The point is, the deck was stacked against me.
On a normal job, you were with the principals all day, too—but not like this. You were in the background. You were unnoticed—off at the side of the room. You were near them, but not with them. You weren’t chatting with them. Or getting teased by them. Or letting them give you noogies.
This was the opposite of a normal job.
Jack and I spent all day every day together. We fished in the pond stocked with bass. We explored the wilderness area around the oxbow lake. We walked the river beach almost every day. We played croquet in the yard. We threw horseshoes. We spun each other on the tire swing. We harvested pears, figs, and satsumas from the orchard.
My favorite thing was swinging in the hammock chairs outside the kitchen window. We’d swing side by side with our shoes off, feeling the grass blades brushing the soles of our feet, and I’d pass the time by asking him inane questions like, “What’s it like being famous?”

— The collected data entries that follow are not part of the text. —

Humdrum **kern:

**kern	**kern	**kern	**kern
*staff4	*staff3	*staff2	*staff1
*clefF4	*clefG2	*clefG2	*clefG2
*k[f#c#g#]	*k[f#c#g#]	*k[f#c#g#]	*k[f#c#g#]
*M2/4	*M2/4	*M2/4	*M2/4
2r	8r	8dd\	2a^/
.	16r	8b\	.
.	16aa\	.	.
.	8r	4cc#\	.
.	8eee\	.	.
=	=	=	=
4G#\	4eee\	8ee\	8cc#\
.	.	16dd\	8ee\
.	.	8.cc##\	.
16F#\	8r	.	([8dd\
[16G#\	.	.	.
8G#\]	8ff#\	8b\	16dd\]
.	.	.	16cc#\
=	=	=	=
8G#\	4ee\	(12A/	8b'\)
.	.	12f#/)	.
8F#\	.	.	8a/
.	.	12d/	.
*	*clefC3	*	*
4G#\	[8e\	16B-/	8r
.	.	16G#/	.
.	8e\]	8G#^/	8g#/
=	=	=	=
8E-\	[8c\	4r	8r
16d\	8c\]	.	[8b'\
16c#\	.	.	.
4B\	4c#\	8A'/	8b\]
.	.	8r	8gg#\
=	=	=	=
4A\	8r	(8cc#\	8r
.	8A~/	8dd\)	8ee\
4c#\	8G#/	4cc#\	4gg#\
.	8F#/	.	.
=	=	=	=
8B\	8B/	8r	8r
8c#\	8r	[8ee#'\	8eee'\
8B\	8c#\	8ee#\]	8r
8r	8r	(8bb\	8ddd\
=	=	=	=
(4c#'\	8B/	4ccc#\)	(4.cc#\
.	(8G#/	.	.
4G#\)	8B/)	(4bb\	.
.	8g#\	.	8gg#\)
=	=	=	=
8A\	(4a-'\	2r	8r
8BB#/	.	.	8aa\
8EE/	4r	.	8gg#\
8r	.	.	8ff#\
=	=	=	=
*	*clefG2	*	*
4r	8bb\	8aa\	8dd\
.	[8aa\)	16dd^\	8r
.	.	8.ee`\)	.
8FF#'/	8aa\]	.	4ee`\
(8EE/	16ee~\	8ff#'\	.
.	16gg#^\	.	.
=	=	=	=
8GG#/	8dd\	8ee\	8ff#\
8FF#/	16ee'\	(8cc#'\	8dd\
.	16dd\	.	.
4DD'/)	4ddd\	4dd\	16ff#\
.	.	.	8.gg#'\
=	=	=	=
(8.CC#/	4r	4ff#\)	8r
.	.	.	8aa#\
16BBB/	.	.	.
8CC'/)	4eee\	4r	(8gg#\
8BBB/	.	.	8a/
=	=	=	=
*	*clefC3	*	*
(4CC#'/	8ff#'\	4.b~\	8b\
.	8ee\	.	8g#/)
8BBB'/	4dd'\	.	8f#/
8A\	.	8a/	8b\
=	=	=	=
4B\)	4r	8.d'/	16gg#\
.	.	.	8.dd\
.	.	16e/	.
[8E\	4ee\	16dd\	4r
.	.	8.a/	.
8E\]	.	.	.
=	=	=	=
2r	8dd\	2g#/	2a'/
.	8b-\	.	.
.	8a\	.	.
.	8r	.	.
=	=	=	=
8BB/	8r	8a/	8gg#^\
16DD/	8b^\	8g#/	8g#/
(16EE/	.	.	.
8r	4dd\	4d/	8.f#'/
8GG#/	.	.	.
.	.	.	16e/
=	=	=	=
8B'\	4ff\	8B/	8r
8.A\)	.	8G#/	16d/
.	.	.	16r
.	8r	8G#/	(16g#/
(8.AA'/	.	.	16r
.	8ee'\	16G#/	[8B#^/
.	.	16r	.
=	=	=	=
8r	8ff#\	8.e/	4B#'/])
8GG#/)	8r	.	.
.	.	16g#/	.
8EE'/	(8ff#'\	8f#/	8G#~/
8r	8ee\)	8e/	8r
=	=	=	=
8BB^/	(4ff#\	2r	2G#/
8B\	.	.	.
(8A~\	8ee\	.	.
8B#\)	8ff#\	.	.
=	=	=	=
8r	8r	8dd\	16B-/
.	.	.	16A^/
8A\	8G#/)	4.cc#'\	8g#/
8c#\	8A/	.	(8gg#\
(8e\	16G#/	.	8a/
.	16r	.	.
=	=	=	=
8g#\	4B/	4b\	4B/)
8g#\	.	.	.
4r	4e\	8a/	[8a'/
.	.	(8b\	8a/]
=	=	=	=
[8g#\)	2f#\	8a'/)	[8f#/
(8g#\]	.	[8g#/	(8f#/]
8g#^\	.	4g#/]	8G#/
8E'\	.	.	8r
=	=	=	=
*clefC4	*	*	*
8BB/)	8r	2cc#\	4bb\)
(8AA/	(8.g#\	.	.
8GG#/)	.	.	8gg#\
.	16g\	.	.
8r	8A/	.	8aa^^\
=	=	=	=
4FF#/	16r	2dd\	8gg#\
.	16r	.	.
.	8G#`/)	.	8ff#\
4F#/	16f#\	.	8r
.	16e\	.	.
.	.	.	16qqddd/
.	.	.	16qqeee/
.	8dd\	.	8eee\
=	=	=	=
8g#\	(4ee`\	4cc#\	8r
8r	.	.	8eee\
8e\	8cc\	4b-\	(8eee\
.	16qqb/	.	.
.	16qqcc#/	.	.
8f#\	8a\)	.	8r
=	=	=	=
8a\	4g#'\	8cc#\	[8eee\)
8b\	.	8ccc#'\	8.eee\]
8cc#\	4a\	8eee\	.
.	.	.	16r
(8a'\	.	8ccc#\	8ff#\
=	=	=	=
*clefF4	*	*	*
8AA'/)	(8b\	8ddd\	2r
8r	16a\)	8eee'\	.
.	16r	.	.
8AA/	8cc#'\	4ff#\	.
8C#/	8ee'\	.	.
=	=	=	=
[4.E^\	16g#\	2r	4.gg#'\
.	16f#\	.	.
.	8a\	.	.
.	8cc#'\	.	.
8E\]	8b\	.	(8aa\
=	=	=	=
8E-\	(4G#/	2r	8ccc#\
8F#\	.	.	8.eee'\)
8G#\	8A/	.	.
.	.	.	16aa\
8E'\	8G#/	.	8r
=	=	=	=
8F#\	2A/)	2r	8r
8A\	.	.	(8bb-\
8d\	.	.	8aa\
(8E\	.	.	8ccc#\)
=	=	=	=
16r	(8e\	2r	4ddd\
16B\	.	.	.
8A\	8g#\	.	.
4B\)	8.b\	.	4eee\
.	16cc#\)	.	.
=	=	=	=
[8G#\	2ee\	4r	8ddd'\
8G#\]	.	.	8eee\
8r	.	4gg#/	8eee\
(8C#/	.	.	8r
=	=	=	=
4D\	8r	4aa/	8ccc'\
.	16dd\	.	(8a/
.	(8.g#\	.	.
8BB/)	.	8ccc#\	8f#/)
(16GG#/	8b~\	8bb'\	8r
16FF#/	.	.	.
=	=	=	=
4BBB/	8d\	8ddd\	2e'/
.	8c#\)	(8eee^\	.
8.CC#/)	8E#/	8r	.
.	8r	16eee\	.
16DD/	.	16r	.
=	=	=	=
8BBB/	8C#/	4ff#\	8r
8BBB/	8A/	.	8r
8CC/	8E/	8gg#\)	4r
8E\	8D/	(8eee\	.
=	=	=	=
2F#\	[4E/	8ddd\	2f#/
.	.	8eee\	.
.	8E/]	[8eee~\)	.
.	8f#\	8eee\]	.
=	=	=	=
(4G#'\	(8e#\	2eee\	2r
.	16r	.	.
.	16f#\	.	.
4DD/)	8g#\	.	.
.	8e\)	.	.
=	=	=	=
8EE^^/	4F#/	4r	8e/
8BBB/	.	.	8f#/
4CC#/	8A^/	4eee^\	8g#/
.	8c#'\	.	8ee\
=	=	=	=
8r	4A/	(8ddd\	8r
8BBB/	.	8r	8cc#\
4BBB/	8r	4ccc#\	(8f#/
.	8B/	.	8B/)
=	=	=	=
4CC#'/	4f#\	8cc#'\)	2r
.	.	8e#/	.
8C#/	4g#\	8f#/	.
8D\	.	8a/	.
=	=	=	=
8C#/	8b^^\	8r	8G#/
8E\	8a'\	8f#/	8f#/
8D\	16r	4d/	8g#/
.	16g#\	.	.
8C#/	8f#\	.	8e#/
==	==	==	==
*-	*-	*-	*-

He liked that kind of question, though. “People are nice to you for no reason,” he answered. Then he turned to meet my eyes. “Not you, of course. You’re not nice.”
I pumped my legs to swing higher. “Not me,” I confirmed.
“But the weird thing is,” he went on, pumping to catch up, “it’s not you they’re being nice to. It’s the fame. They think they already know you, but you’ve literally never seen them before. So it’s very one-sided. You have to be careful not to disappoint them or offend them, so you wind up spending a lot of time being the most generic version of yourself. And smiling. Smiling just constantly. I’ve come home from doing meet and greets, and had to wait hours for the muscles in my face to stop twitching.”
“Huh,” I said.
“I’m not complaining,” Jack said then.
“I know.”
“It’s a great job. There’s freedom. And money. And clout. But it’s complicated.”
I nodded in agreement. “Like everything.”
“People who want to be famous think it’s the same thing as being loved, but it’s not. Strangers can only ever love a version of you. People loving you for your best qualities is not the same as people loving you despite your worst.”
“So,” I said, “until the whole nation has seen your boxer briefs on the bathroom floor…”
Jack gave a decisive nod. “Then it’s not true love.”
I relaxed for a minute and let my swing slow down.
Jack went on. “It skews your perspective, too. Everybody wants to be around you all the time, and they hang on your every word and laugh at everything even if it’s not funny, and you’re kind of the center of every situation you’re in.”
“That doesn’t sound too bad, though.”
“But then you get used to it. You start forgetting to notice other people or ask them about themselves. You start believing your own hype. Everybody treats you like you’re the only person that matters … and you just start thinking that’s true. And then you become a narcissistic asshole.”
“You didn’t do that.”
“I did, though. For a while. But I’m trying not to be like that anymore.”
“Is that why you took a break from acting?”
“Yeah,” Jack said. “That. And my brother died.”
* * *
LOOK, I KNEW I was letting myself get confused.
I just didn’t know how to stop it.
And then one day, near the end of a late-morning jog we took to the river and back, Jack said—no joke: while jogging—“I found your song.”
“What song?” I asked.
“The one you’re always humming.” He took out his phone—still jogging—and pulled up a song on it.
“How did you find it?” I asked.
“I secretly recorded you,” Jack said.
“That’s not creepy,” I said.
“The point is, I solved the mystery,” Jack said. “You’re welcome.”
We were on a straightaway, in our last quarter mile, heading back to the house on the gravel road. Jack held the phone vaguely in my direction as he jogged along by my side.
But as soon as the song started playing, I slowed to a stop.
That song? That was the song I was always humming? I knew that song.
Jack stopped beside me, letting it play.
“Recognize it?” he asked after a bit, a little out of breath.
“Yes,” I said, not offering more.
It was an oldie by Mama Cass called “Dream a Little Dream of Me.” When the song started over, I sang along with the first line: “Stars shining bright above you…” When I was little, my mom used to sing it all the time—while doing dishes, while driving carpool, while tucking me into bed.